Exercise aim
Summarize the text below on bleeding and small intestinal obstruction after gastric bypass in three sentences.

BEGIN Source document

This can either be bleeding into the abdominal cavity (intra-abdominal) or bleeding into the lumen (intraluminal). Intra-abdominal bleeding may be from staple lines at the gastrojejunostomy, jejunojejunostomy, gastric pouch or the excluded stomach. Patient with intraluminal bleeding will present with any of melena stool (passage of black shining stool), hematemesis (vomiting of blood) or hematochezia (passage of frank blood in the stool). In patients with substantial postoperative hemorrhage, abdominal re-exploration using either a laparoscopic or open approach must be performed (Griffith, Birch, Sharma, & Karmali, 2012).
Small Intestinal Obstruction
The most common causes of small bowel obstruction following LRYGB are related to internal hernias (Griffith, Birch, Sharma, & Karmali, 2012). The maneuvers during surgery create many potential mesenteric defects into which small intestine may herniate. An incidence of 3.1% was found in a retrospective study of 2000 patients (Higa, Ho, & Boone, 2003). Internal hernias can pose a life-threatening risk to patients who have undergone gastric bypass owing to the possibility of strangulation and perforation of bowel loops trapped within a hernia. Inadequate closure of mesenteric defects has also been incriminated as a causative factor, with various groups advocating the meticulous closure of all possible defects with running, nonabsorbable suture as a means of reducing the rate of this complication (Griffith, Birch, Sharma, & Karmali, 2012).
The late complications are those that occur after 2weeks of surgery.

END Source document
BEGIN Information

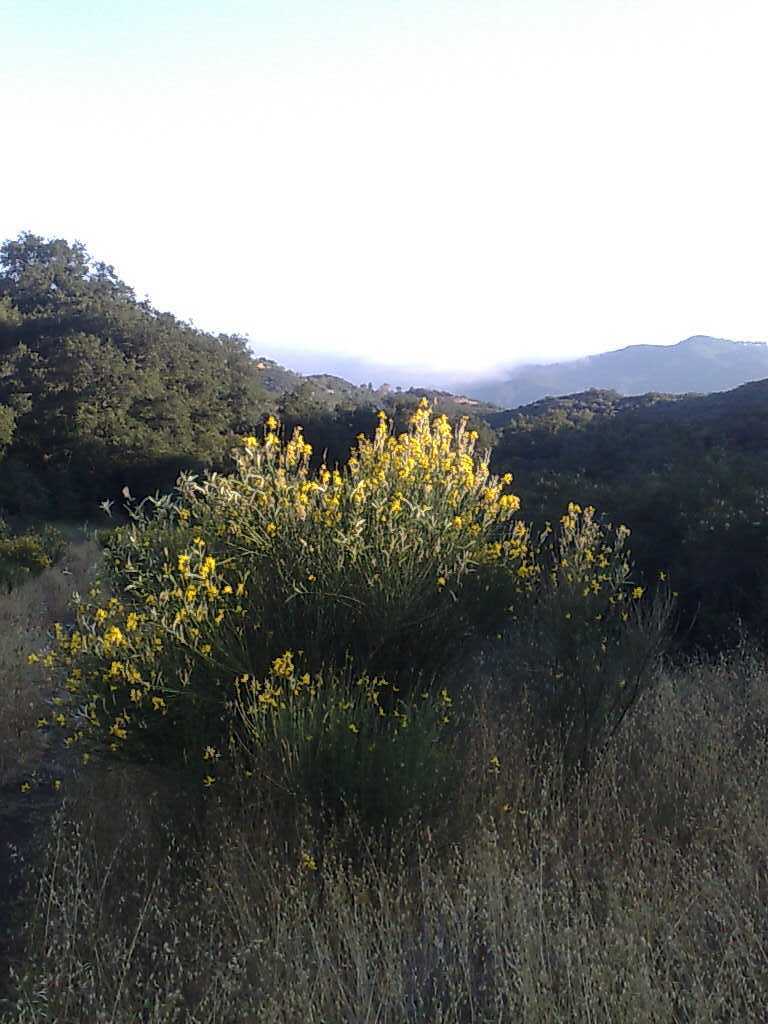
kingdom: Plantae
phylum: Tracheophyta
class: Magnoliopsida
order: Fabales
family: Fabaceae
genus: Spartium
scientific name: Spartium junceum
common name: Spanish broom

END Information

Result for this exercise
Bleeding may occur into the abdominal cavity, from staple lines at the gastrojejunostomy, jejunojejunostomy, gastric pouch or excluded stomach, or into the lumen, where it presents as melena, hematemesis or hematochezia. Substantial postoperative hemorrhage requires abdominal re-exploration by a laparoscopic or open approach. Small bowel obstruction after LRYGB most often stems from internal hernias that can strangulate and perforate trapped bowel loops, and various groups advocate meticulous closure of all possible mesenteric defects with running nonabsorbable suture to reduce this complication.